**What the exercise asks:** Output the data below exactly.

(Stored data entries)
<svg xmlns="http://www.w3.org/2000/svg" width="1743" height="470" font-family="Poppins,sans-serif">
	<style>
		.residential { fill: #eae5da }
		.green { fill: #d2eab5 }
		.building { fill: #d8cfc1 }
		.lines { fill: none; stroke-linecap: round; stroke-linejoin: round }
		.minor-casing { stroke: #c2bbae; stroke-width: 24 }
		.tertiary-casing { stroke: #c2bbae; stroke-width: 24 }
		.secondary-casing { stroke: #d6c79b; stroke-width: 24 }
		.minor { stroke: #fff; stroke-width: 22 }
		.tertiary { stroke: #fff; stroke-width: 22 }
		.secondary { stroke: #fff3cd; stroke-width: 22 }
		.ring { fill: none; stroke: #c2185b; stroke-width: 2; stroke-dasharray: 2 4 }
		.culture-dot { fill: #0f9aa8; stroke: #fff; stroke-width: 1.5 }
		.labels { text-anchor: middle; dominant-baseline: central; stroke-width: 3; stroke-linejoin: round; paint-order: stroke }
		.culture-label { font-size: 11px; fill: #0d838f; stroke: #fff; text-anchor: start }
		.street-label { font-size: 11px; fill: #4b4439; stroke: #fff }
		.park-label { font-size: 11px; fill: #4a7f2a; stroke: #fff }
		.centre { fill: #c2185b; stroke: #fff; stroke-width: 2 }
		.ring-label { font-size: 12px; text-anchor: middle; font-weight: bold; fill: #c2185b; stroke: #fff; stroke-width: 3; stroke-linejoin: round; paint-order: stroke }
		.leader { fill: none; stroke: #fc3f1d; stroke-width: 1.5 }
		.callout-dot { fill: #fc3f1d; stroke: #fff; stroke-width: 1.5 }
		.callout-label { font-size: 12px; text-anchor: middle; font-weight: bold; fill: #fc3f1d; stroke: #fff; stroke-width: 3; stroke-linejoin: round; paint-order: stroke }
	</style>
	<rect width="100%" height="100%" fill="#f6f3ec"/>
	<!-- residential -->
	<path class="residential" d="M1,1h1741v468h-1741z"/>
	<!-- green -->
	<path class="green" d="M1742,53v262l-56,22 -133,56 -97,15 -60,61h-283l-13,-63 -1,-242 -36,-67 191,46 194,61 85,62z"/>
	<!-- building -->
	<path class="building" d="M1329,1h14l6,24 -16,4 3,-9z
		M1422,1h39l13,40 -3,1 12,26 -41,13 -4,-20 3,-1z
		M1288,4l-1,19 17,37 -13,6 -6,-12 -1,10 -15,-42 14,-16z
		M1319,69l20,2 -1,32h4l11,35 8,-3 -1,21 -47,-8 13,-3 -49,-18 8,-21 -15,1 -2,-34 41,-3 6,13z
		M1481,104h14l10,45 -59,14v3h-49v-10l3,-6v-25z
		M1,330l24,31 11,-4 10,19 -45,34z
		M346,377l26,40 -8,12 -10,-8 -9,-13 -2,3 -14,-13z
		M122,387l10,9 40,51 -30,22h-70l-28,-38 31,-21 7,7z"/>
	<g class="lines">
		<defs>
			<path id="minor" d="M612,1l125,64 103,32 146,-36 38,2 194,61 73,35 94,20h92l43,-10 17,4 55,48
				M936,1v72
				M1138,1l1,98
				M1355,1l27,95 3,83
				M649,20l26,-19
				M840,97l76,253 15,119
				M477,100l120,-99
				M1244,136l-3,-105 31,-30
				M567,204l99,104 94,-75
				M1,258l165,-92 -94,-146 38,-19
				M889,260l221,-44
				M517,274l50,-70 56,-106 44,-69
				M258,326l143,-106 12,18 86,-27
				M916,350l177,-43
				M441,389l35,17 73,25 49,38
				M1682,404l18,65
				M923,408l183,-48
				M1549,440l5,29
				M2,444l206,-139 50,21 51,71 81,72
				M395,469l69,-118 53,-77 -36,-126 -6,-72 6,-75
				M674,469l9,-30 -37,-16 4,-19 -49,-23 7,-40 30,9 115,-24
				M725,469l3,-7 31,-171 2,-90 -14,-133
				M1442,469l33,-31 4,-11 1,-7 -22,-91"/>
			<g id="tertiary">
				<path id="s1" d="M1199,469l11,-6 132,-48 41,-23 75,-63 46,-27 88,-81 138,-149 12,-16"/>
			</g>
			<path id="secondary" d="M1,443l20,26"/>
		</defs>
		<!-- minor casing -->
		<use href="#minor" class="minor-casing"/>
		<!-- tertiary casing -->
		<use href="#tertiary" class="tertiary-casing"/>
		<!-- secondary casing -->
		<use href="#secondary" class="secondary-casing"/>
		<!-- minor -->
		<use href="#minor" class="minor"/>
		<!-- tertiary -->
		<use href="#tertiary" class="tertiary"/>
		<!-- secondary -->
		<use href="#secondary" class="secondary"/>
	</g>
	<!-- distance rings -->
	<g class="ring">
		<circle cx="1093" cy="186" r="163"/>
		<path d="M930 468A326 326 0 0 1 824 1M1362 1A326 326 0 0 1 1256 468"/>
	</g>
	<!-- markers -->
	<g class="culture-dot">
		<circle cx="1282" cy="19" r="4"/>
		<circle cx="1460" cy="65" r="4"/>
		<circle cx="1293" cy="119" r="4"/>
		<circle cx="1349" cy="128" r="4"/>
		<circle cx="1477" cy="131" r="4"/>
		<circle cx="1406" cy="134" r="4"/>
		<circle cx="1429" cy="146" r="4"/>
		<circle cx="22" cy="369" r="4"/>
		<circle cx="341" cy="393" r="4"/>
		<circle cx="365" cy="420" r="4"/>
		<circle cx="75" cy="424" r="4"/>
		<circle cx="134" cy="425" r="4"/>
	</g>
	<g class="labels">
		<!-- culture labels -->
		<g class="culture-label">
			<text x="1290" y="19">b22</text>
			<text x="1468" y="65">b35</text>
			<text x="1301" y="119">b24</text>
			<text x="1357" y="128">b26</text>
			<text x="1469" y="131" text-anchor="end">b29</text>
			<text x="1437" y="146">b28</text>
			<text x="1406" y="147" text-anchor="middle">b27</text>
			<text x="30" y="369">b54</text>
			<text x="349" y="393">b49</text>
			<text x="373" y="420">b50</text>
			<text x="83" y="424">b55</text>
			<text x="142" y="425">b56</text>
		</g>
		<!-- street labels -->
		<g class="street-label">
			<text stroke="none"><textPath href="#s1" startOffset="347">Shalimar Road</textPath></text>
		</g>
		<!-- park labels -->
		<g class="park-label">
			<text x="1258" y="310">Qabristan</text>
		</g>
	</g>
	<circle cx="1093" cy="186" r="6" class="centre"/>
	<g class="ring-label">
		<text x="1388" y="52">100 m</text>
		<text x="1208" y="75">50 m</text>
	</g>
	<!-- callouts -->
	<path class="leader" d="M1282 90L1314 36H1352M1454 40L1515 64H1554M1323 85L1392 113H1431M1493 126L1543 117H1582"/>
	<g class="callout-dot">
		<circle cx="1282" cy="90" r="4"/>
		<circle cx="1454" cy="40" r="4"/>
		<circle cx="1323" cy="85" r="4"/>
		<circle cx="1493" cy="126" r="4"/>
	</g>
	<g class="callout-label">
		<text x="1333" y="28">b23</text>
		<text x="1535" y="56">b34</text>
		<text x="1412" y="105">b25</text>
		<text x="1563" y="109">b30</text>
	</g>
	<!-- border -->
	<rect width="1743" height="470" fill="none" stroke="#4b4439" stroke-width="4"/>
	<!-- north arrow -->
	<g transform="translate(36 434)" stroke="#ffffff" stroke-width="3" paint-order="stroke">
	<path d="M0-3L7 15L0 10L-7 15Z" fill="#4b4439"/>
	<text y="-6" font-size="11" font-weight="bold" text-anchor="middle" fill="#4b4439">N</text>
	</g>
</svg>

**Response:**
<svg xmlns="http://www.w3.org/2000/svg" width="1743" height="470" font-family="Poppins,sans-serif">
	<style>
		.residential { fill: #eae5da }
		.green { fill: #d2eab5 }
		.building { fill: #d8cfc1 }
		.lines { fill: none; stroke-linecap: round; stroke-linejoin: round }
		.minor-casing { stroke: #c2bbae; stroke-width: 24 }
		.tertiary-casing { stroke: #c2bbae; stroke-width: 24 }
		.secondary-casing { stroke: #d6c79b; stroke-width: 24 }
		.minor { stroke: #fff; stroke-width: 22 }
		.tertiary { stroke: #fff; stroke-width: 22 }
		.secondary { stroke: #fff3cd; stroke-width: 22 }
		.ring { fill: none; stroke: #c2185b; stroke-width: 2; stroke-dasharray: 2 4 }
		.culture-dot { fill: #0f9aa8; stroke: #fff; stroke-width: 1.5 }
		.labels { text-anchor: middle; dominant-baseline: central; stroke-width: 3; stroke-linejoin: round; paint-order: stroke }
		.culture-label { font-size: 11px; fill: #0d838f; stroke: #fff; text-anchor: start }
		.street-label { font-size: 11px; fill: #4b4439; stroke: #fff }
		.park-label { font-size: 11px; fill: #4a7f2a; stroke: #fff }
		.centre { fill: #c2185b; stroke: #fff; stroke-width: 2 }
		.ring-label { font-size: 12px; text-anchor: middle; font-weight: bold; fill: #c2185b; stroke: #fff; stroke-width: 3; stroke-linejoin: round; paint-order: stroke }
		.leader { fill: none; stroke: #fc3f1d; stroke-width: 1.5 }
		.callout-dot { fill: #fc3f1d; stroke: #fff; stroke-width: 1.5 }
		.callout-label { font-size: 12px; text-anchor: middle; font-weight: bold; fill: #fc3f1d; stroke: #fff; stroke-width: 3; stroke-linejoin: round; paint-order: stroke }
	</style>
	<rect width="100%" height="100%" fill="#f6f3ec"/>
	<!-- residential -->
	<path class="residential" d="M1,1h1741v468h-1741z"/>
	<!-- green -->
	<path class="green" d="M1742,53v262l-56,22 -133,56 -97,15 -60,61h-283l-13,-63 -1,-242 -36,-67 191,46 194,61 85,62z"/>
	<!-- building -->
	<path class="building" d="M1329,1h14l6,24 -16,4 3,-9z
		M1422,1h39l13,40 -3,1 12,26 -41,13 -4,-20 3,-1z
		M1288,4l-1,19 17,37 -13,6 -6,-12 -1,10 -15,-42 14,-16z
		M1319,69l20,2 -1,32h4l11,35 8,-3 -1,21 -47,-8 13,-3 -49,-18 8,-21 -15,1 -2,-34 41,-3 6,13z
		M1481,104h14l10,45 -59,14v3h-49v-10l3,-6v-25z
		M1,330l24,31 11,-4 10,19 -45,34z
		M346,377l26,40 -8,12 -10,-8 -9,-13 -2,3 -14,-13z
		M122,387l10,9 40,51 -30,22h-70l-28,-38 31,-21 7,7z"/>
	<g class="lines">
		<defs>
			<path id="minor" d="M612,1l125,64 103,32 146,-36 38,2 194,61 73,35 94,20h92l43,-10 17,4 55,48
				M936,1v72
				M1138,1l1,98
				M1355,1l27,95 3,83
				M649,20l26,-19
				M840,97l76,253 15,119
				M477,100l120,-99
				M1244,136l-3,-105 31,-30
				M567,204l99,104 94,-75
				M1,258l165,-92 -94,-146 38,-19
				M889,260l221,-44
				M517,274l50,-70 56,-106 44,-69
				M258,326l143,-106 12,18 86,-27
				M916,350l177,-43
				M441,389l35,17 73,25 49,38
				M1682,404l18,65
				M923,408l183,-48
				M1549,440l5,29
				M2,444l206,-139 50,21 51,71 81,72
				M395,469l69,-118 53,-77 -36,-126 -6,-72 6,-75
				M674,469l9,-30 -37,-16 4,-19 -49,-23 7,-40 30,9 115,-24
				M725,469l3,-7 31,-171 2,-90 -14,-133
				M1442,469l33,-31 4,-11 1,-7 -22,-91"/>
			<g id="tertiary">
				<path id="s1" d="M1199,469l11,-6 132,-48 41,-23 75,-63 46,-27 88,-81 138,-149 12,-16"/>
			</g>
			<path id="secondary" d="M1,443l20,26"/>
		</defs>
		<!-- minor casing -->
		<use href="#minor" class="minor-casing"/>
		<!-- tertiary casing -->
		<use href="#tertiary" class="tertiary-casing"/>
		<!-- secondary casing -->
		<use href="#secondary" class="secondary-casing"/>
		<!-- minor -->
		<use href="#minor" class="minor"/>
		<!-- tertiary -->
		<use href="#tertiary" class="tertiary"/>
		<!-- secondary -->
		<use href="#secondary" class="secondary"/>
	</g>
	<!-- distance rings -->
	<g class="ring">
		<circle cx="1093" cy="186" r="163"/>
		<path d="M930 468A326 326 0 0 1 824 1M1362 1A326 326 0 0 1 1256 468"/>
	</g>
	<!-- markers -->
	<g class="culture-dot">
		<circle cx="1282" cy="19" r="4"/>
		<circle cx="1460" cy="65" r="4"/>
		<circle cx="1293" cy="119" r="4"/>
		<circle cx="1349" cy="128" r="4"/>
		<circle cx="1477" cy="131" r="4"/>
		<circle cx="1406" cy="134" r="4"/>
		<circle cx="1429" cy="146" r="4"/>
		<circle cx="22" cy="369" r="4"/>
		<circle cx="341" cy="393" r="4"/>
		<circle cx="365" cy="420" r="4"/>
		<circle cx="75" cy="424" r="4"/>
		<circle cx="134" cy="425" r="4"/>
	</g>
	<g class="labels">
		<!-- culture labels -->
		<g class="culture-label">
			<text x="1290" y="19">b22</text>
			<text x="1468" y="65">b35</text>
			<text x="1301" y="119">b24</text>
			<text x="1357" y="128">b26</text>
			<text x="1469" y="131" text-anchor="end">b29</text>
			<text x="1437" y="146">b28</text>
			<text x="1406" y="147" text-anchor="middle">b27</text>
			<text x="30" y="369">b54</text>
			<text x="349" y="393">b49</text>
			<text x="373" y="420">b50</text>
			<text x="83" y="424">b55</text>
			<text x="142" y="425">b56</text>
		</g>
		<!-- street labels -->
		<g class="street-label">
			<text stroke="none"><textPath href="#s1" startOffset="347">Shalimar Road</textPath></text>
		</g>
		<!-- park labels -->
		<g class="park-label">
			<text x="1258" y="310">Qabristan</text>
		</g>
	</g>
	<circle cx="1093" cy="186" r="6" class="centre"/>
	<g class="ring-label">
		<text x="1388" y="52">100 m</text>
		<text x="1208" y="75">50 m</text>
	</g>
	<!-- callouts -->
	<path class="leader" d="M1282 90L1314 36H1352M1454 40L1515 64H1554M1323 85L1392 113H1431M1493 126L1543 117H1582"/>
	<g class="callout-dot">
		<circle cx="1282" cy="90" r="4"/>
		<circle cx="1454" cy="40" r="4"/>
		<circle cx="1323" cy="85" r="4"/>
		<circle cx="1493" cy="126" r="4"/>
	</g>
	<g class="callout-label">
		<text x="1333" y="28">b23</text>
		<text x="1535" y="56">b34</text>
		<text x="1412" y="105">b25</text>
		<text x="1563" y="109">b30</text>
	</g>
	<!-- border -->
	<rect width="1743" height="470" fill="none" stroke="#4b4439" stroke-width="4"/>
	<!-- north arrow -->
	<g transform="translate(36 434)" stroke="#ffffff" stroke-width="3" paint-order="stroke">
	<path d="M0-3L7 15L0 10L-7 15Z" fill="#4b4439"/>
	<text y="-6" font-size="11" font-weight="bold" text-anchor="middle" fill="#4b4439">N</text>
	</g>
</svg>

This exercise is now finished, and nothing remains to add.